Lim Michael J, Spencer Frederick A, Gore Joel M, Dabbous Omar H, Agnelli Giancarlo, Kline-Rogers Eva M, Dibenedetto Donna, Eagle Kim A, Mehta Rajendra H
Division of Cardiology, School of Medicine, Saint Louis University, St Louis, MO, USA.
Eur Heart J. 2005 Jun;26(11):1063-9. doi: 10.1093/eurheartj/ehi139. Epub 2005 Feb 16.
To evaluate clinical outcomes associated with the combined use of clopidogrel and statins vs. clopidogrel alone on a background of aspirin therapy in patients with the spectrum of acute coronary syndromes (ACS).
Utilizing data from the Global Registry of Acute Coronary Events, we studied 15 693 patients admitted with non-ST-segment elevation myocardial infarction (MI) or unstable angina, dividing them according to discharge medications: aspirin alone (group I); aspirin + clopidogrel (group II); aspirin + statin (group III); aspirin + clopidogrel + statin (group IV). Among the groups of patients in whom clopidogrel was used (groups II and IV), group II patients were older, more likely to have prior MI, but less likely to have a history of prior revascularization. In-hospital cardiac catheterization and revascularization rates were similar between groups II and IV. Importantly, Kaplan-Meier analysis showed that the 6 month mortality rate was lower in group IV (log-rank test 22.8, P<0.0001). The hazard ratio for the 6 month mortality rate was adjusted using the Cox proportional hazard model for confounding variables and for propensity score, and the 6 month mortality rate for patients in group IV remained lower compared with those in group II [0.59 (0.41-0.86), P<0.0001].

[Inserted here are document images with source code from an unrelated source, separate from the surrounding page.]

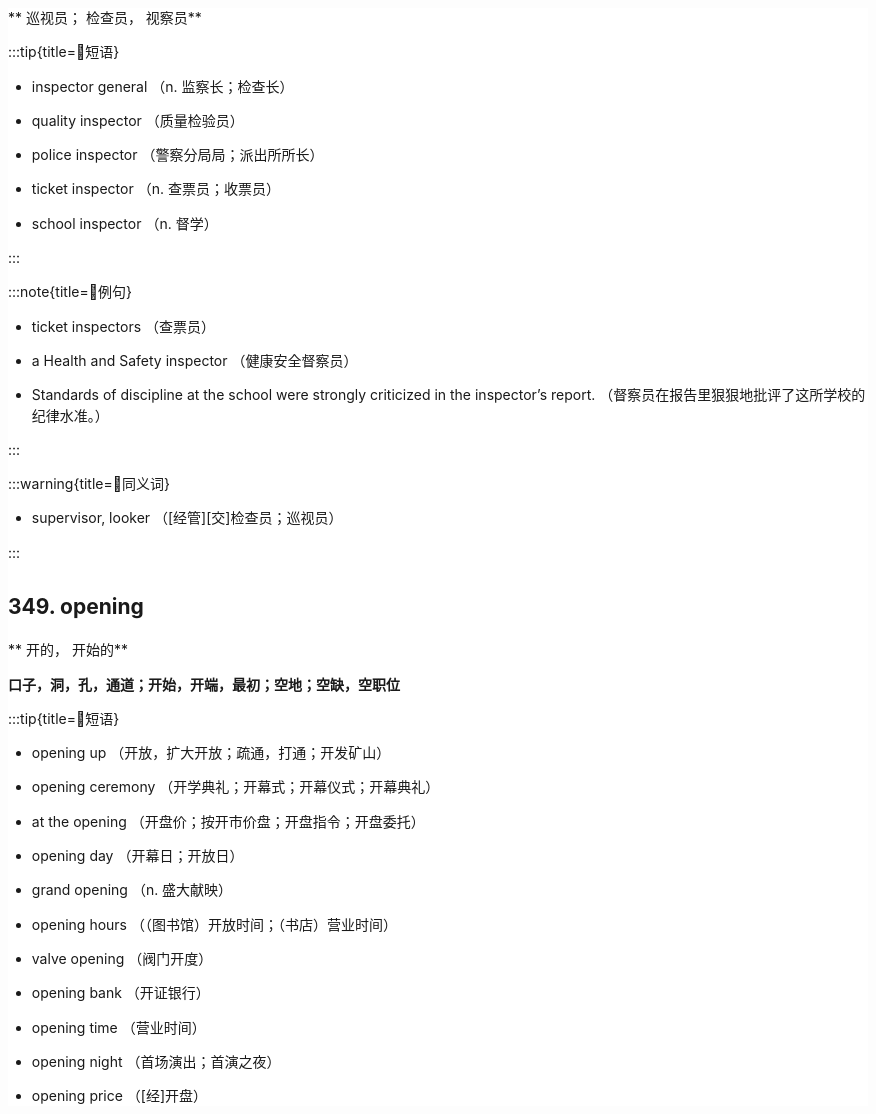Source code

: ** 巡视员； 检查员， 视察员**

:::tip{title=🤩短语}

- inspector general （n. 监察长；检查长）

- quality inspector （质量检验员）

- police inspector （警察分局局；派出所所长）

- ticket inspector （n. 查票员；收票员）

- school inspector （n. 督学）

:::

:::note{title=🎤例句}

- ticket inspectors （查票员）

- a Health and Safety inspector （健康安全督察员）

- Standards of discipline at the school were strongly criticized in the inspector’s report. （督察员在报告里狠狠地批评了这所学校的纪律水准。）

:::

:::warning{title=🤔同义词}

- supervisor, looker （[经管][交]检查员；巡视员）

:::


## 349. opening

** 开的， 开始的**

**口子，洞，孔，通道；开始，开端，最初；空地；空缺，空职位**

:::tip{title=🤩短语}

- opening up （开放，扩大开放；疏通，打通；开发矿山）

- opening ceremony （开学典礼；开幕式；开幕仪式；开幕典礼）

- at the opening （开盘价；按开市价盘；开盘指令；开盘委托）

- opening day （开幕日；开放日）

- grand opening （n. 盛大献映）

- opening hours （（图书馆）开放时间；（书店）营业时间）

- valve opening （阀门开度）

- opening bank （开证银行）

- opening time （营业时间）

- opening night （首场演出；首演之夜）

- opening price （[经]开盘）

Our data suggest that the combination of clopidogrel with a statin has synergistic effects on the clinical outcomes of patients with non-ST-segment elevation ACS.
评估在急性冠状动脉综合征(ACS)患者中,在阿司匹林治疗背景下,氯吡格雷与他汀类药物联合使用与单独使用氯吡格雷相比的临床结局。
利用全球急性冠状动脉事件注册研究的数据,我们研究了15693例因非ST段抬高型心肌梗死(MI)或不稳定型心绞痛入院的患者,根据出院用药情况将他们分为:单独使用阿司匹林(I组);阿司匹林+氯吡格雷(II组);阿司匹林+他汀类药物(III组);阿司匹林+氯吡格雷+他汀类药物(IV组)。在使用氯吡格雷的患者组(II组和IV组)中,II组患者年龄更大,更有可能有既往心肌梗死史,但既往血管重建史的可能性较小。II组和IV组的院内心脏导管插入术和血管重建率相似。重要的是,Kaplan-Meier分析显示IV组的6个月死亡率较低(对数秩检验22.8,P<0.0001)。使用Cox比例风险模型对混杂变量和倾向评分进行调整后,IV组患者的6个月死亡率仍低于II组[0.59(0.41-0.86),P<0.0001]。
我们的数据表明,氯吡格雷与他汀类药物联合使用对非ST段抬高型ACS患者的临床结局具有协同作用。